An important aspect of human vision is the ability to attend to objects or events appearing in our peripheral vision without shifting our gaze. This way of effectively looking out of the corner of the mind's eye is thought to be particularly important for alerting us to danger. Researchers have made the seemingly paradoxical discovery that even though eye movement itself is actually dispensable for such an attention shift, eye muscle function is nevertheless required for this ability to reflexively redirect one's attention. The new finding tests an important theory about brain function, and represents a remarkable example of the brain's complex relationship with movement.
The ability to attend to objects or events that are not at the current centre of gaze (e.g., rapid movements which might signal danger) is referred to as the covert orienting of attention. This mechanism can be contrasted with the overt orienting of attention which typically involves the execution of an eye movement (saccade) intended to bring the object of interest into central vision.
In their new work, researchers Daniel Smith, Chris Rorden and Stephen Jackson of the University of Nottingham, UK, aaddress an important question concerning the precise relationship between eye movements and the covert orienting of attention.
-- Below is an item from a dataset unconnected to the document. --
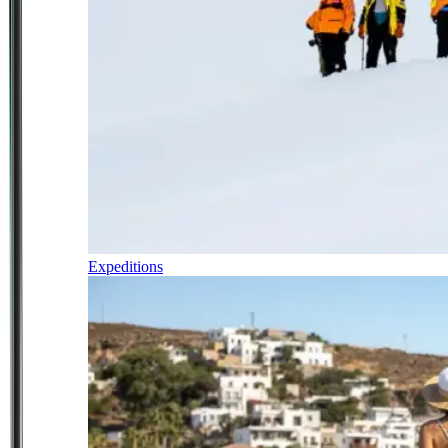
Expeditions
While some have argued that covert orienting of attention and eye movements are independent of one another, other researchers have supported the so-called "premotor theory" of attention, which holds that covert attention is mediated by the same system that controls saccadic eye movements, and that a covert shift of attention is simply an unexecuted eye movement.
In a novel test of the premotor hypothesis, Smith and colleagues investigated the covert orienting of attention by a woman (AI) who, because of a congenital impairment in the development of her eye muscles (opthalmoplegia), had never been able to make an eye movement, but could read and scan the visual world by making saccadic head movements.
The researchers found that in contrast to individuals who possessed the ability to move their eyes, AI could not reflexively orient her attention in response to the appearance of a salient peripheral cue. Nevertheless she had no problem orienting her attention voluntarily in response to centrally presented direction cues (i.e., an arrow pointing left or right).
The results demonstrate that intact eye movements are necessary for the normal development of reflexive attention. They also show that, contrary to what one might expect, intact brain regions alone are not sufficient for the normal development of attention. Together the new findings provide strong support for the premotor theory of attention.